De weerstand tegen een politieke unie is zelfs zo diep ingedaald, mede door de volksuitspraak in 2005 tegen een Europese grondwet, dat Den Haag afgelopen donderdag hysterisch, afkeurend of ontwijkend reageerde op een pleidooi van bondskanselier Merkel in die richting. In haar ogen zijn een monetaire en begrotingsunie niet voldoende, het is nodig tot een politieke unie te komen. Ze gaf aan die term geen nadere invulling, maar het uitspreken ervan was al voldoende om iedereen in de gordijnen te jagen. Zelfs de meest pro-Europese politicus in Den Haag, D66-aanvoerder Pechtold, durfde het woord niet te herhalen en vluchtte in het beeld van een fietser die moet blijven pedaleren om niet om te vallen.

Gemeten aan de visie, moed en standvastigheid die Thorbecke anderhalve eeuw geleden aan de dag legde, is het in Den Haag thans behelpen en wordt terrein prijsgegeven aan het opportunisme en de culturele en materiële behoudzucht die na het referendum in 2005 ruim baan hebben gekregen - niet voor niets begon daarna de electorale opmars van PVV en SP. Premier Rutte, toch een verre nazaat van de liberale stamvader, markeerde vorig najaar het terreinverlies met zijn uitspraak: 'Ik heb niets met de Grieken. Ze gaan op hun 51ste met pensioen en lijken alleen maar op vakantie te zijn'. Dat Nederland niettemin krediet verstrekte, was 'om zoveel mogelijk te doen om onze centen terug te krijgen'.

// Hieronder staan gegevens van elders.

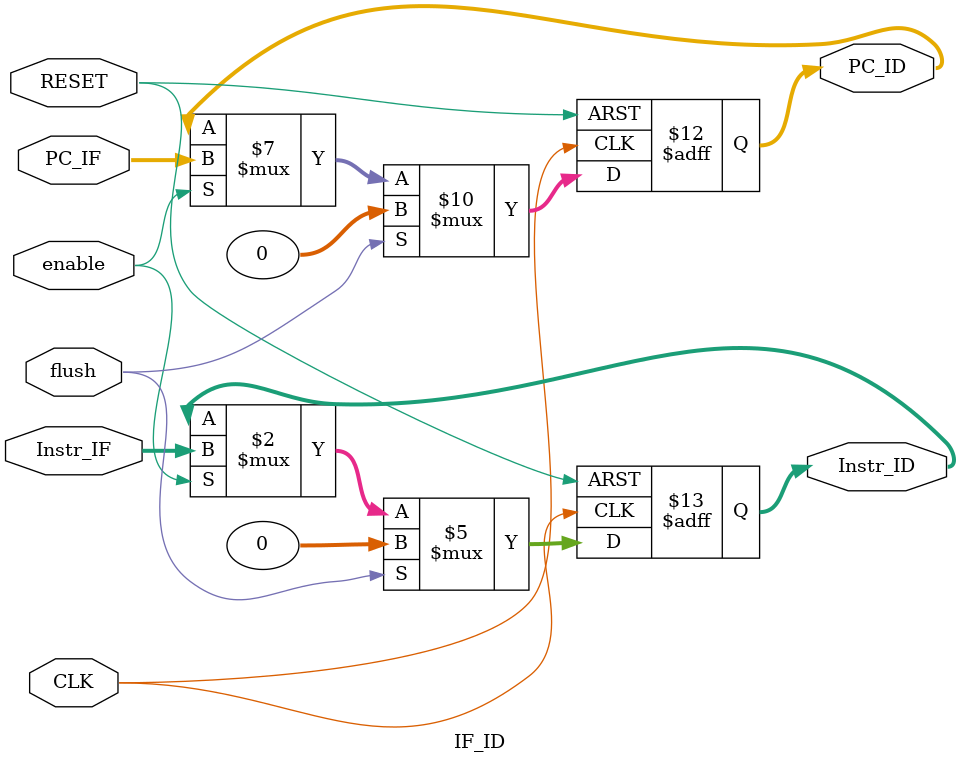
<source format=v>
`timescale 1ns / 1ps

module IF_ID(
    input CLK,
    input RESET,
    input enable,
    input flush,                 // New flush input
    input [31:0] PC_IF,
    input [31:0] Instr_IF,
    output reg [31:0] PC_ID,
    output reg [31:0] Instr_ID
);
    always @(posedge CLK or posedge RESET) begin
        if (RESET) begin
            PC_ID <= 0;
            Instr_ID <= 0;
        end else if (flush) begin
            PC_ID <= 0;
            Instr_ID <= 32'b0;    // Insert NOP
        end else if (enable) begin
            PC_ID <= PC_IF;
            Instr_ID <= Instr_IF;
        end
    end
endmodule




</source>
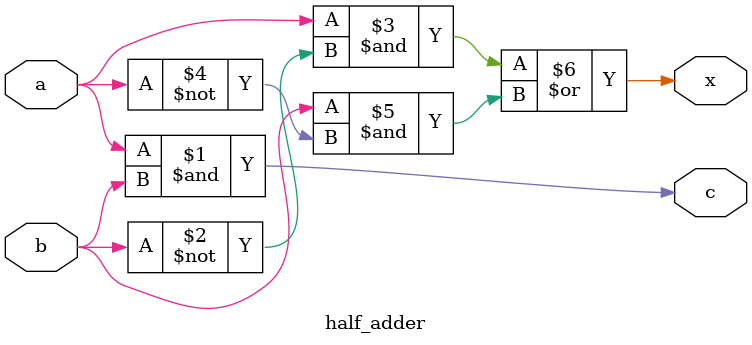
<source format=v>
module half_adder 
  (
   input a,
   input b,
   output c,
   output x) ;

   assign c = a & b;
   assign x = (a & ~b) | (b & ~a);
   
   
endmodule // half_adder

</source>
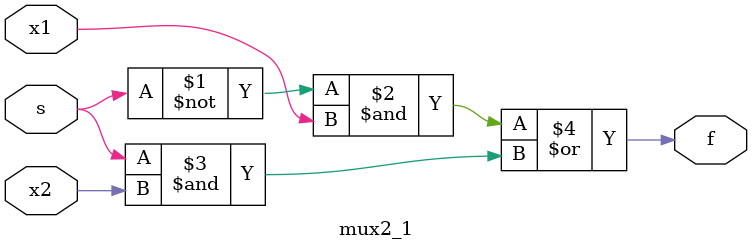
<source format=v>
`timescale 1ns / 1ps


module mux2_1(
        input x1, x2, s,
        output f
    );
    assign f = ~s & x1 | s & x2;  
endmodule

</source>
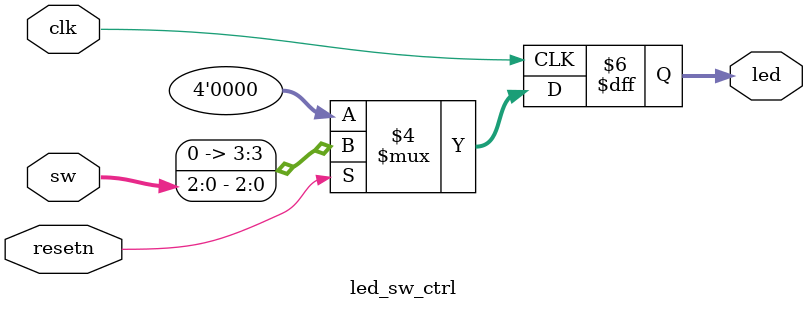
<source format=v>
/*----------------------------------------------------------------------------
--     Name    : LED Controller
--     Made by : Maduinos
--     Date    : 2023/08/17
--     Blog    : https://maduinos.blogspot.com/
--     Ver.    : 0.01
--     WORK    : First Draft
----------------------------------------------------------------------------*/
`timescale 1ns/1ps

module led_sw_ctrl # (
    parameter LED_NUM = 4,
    parameter SW_NUM = 3
)
(
    input                       clk,
    input                       resetn,
    input       [SW_NUM-1:0]    sw,
    output reg  [LED_NUM-1:0]   led
);

always @(posedge clk) begin
    if(!resetn)     led <= {LED_NUM{1'b0}};
    else            led <= {{(LED_NUM-SW_NUM){1'b0}}, sw};
end


endmodule

</source>
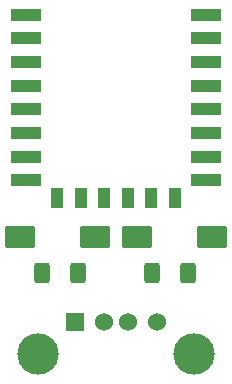
<source format=gbr>
%TF.GenerationSoftware,KiCad,Pcbnew,(6.0.2)*%
%TF.CreationDate,2022-03-14T21:43:21-03:00*%
%TF.ProjectId,9_axis_double,395f6178-6973-45f6-946f-75626c652e6b,rev?*%
%TF.SameCoordinates,Original*%
%TF.FileFunction,Soldermask,Top*%
%TF.FilePolarity,Negative*%
%FSLAX46Y46*%
G04 Gerber Fmt 4.6, Leading zero omitted, Abs format (unit mm)*
G04 Created by KiCad (PCBNEW (6.0.2)) date 2022-03-14 21:43:21*
%MOMM*%
%LPD*%
G01*
G04 APERTURE LIST*
G04 Aperture macros list*
%AMRoundRect*
0 Rectangle with rounded corners*
0 $1 Rounding radius*
0 $2 $3 $4 $5 $6 $7 $8 $9 X,Y pos of 4 corners*
0 Add a 4 corners polygon primitive as box body*
4,1,4,$2,$3,$4,$5,$6,$7,$8,$9,$2,$3,0*
0 Add four circle primitives for the rounded corners*
1,1,$1+$1,$2,$3*
1,1,$1+$1,$4,$5*
1,1,$1+$1,$6,$7*
1,1,$1+$1,$8,$9*
0 Add four rect primitives between the rounded corners*
20,1,$1+$1,$2,$3,$4,$5,0*
20,1,$1+$1,$4,$5,$6,$7,0*
20,1,$1+$1,$6,$7,$8,$9,0*
20,1,$1+$1,$8,$9,$2,$3,0*%
G04 Aperture macros list end*
%ADD10R,2.500000X1.000000*%
%ADD11R,1.000000X1.800000*%
%ADD12RoundRect,0.101600X-1.149350X-0.798830X1.149350X-0.798830X1.149350X0.798830X-1.149350X0.798830X0*%
%ADD13RoundRect,0.101600X1.149350X0.798830X-1.149350X0.798830X-1.149350X-0.798830X1.149350X-0.798830X0*%
%ADD14RoundRect,0.250000X-0.400000X-0.625000X0.400000X-0.625000X0.400000X0.625000X-0.400000X0.625000X0*%
%ADD15R,1.524000X1.524000*%
%ADD16C,1.524000*%
%ADD17C,3.500000*%
G04 APERTURE END LIST*
D10*
%TO.C,U5*%
X73040000Y-59950000D03*
X73040000Y-61950000D03*
X73040000Y-63950000D03*
X73040000Y-65950000D03*
X73040000Y-67950000D03*
X73040000Y-69950000D03*
X73040000Y-71950000D03*
X73040000Y-73950000D03*
D11*
X75640000Y-75450000D03*
X77640000Y-75450000D03*
X79640000Y-75450000D03*
X81640000Y-75450000D03*
X83640000Y-75450000D03*
X85640000Y-75450000D03*
D10*
X88240000Y-73950000D03*
X88240000Y-71950000D03*
X88240000Y-69950000D03*
X88240000Y-67950000D03*
X88240000Y-65950000D03*
X88240000Y-63950000D03*
X88240000Y-61950000D03*
X88240000Y-59950000D03*
%TD*%
D12*
%TO.C,SW2*%
X78840000Y-78800000D03*
X72540800Y-78800000D03*
%TD*%
D13*
%TO.C,SW1*%
X82440000Y-78800000D03*
X88739200Y-78800000D03*
%TD*%
D14*
%TO.C,R12*%
X77450000Y-81800000D03*
X74350000Y-81800000D03*
%TD*%
%TO.C,R10*%
X86750000Y-81800000D03*
X83650000Y-81800000D03*
%TD*%
D15*
%TO.C,J1*%
X77140000Y-85972500D03*
D16*
X79640000Y-85972500D03*
X81640000Y-85972500D03*
X84140000Y-85972500D03*
D17*
X87210000Y-88682500D03*
X74070000Y-88682500D03*
%TD*%
M02*

</source>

De paradox die werkelijk hout snijdt is dat de diepe financieel-economische crisis in Europa kon ontstaan door het ontbreken van een politieke unie met centrale bevoegdheden. Bij Thorbecke gingen 160 jaar geleden bestuurlijke en economische integratie hand in hand en was er tegelijk, dankzij zijn Grondwet, een bedding voor ontplooiing van de democratie. Een kwestie van moed, waarvan de liberaal zich in het debat over de gemeentewet bewust was: 'Dit wetsontwerp draagt geen getuigenis van vrees, maar van vertrouwen in een edele natie'.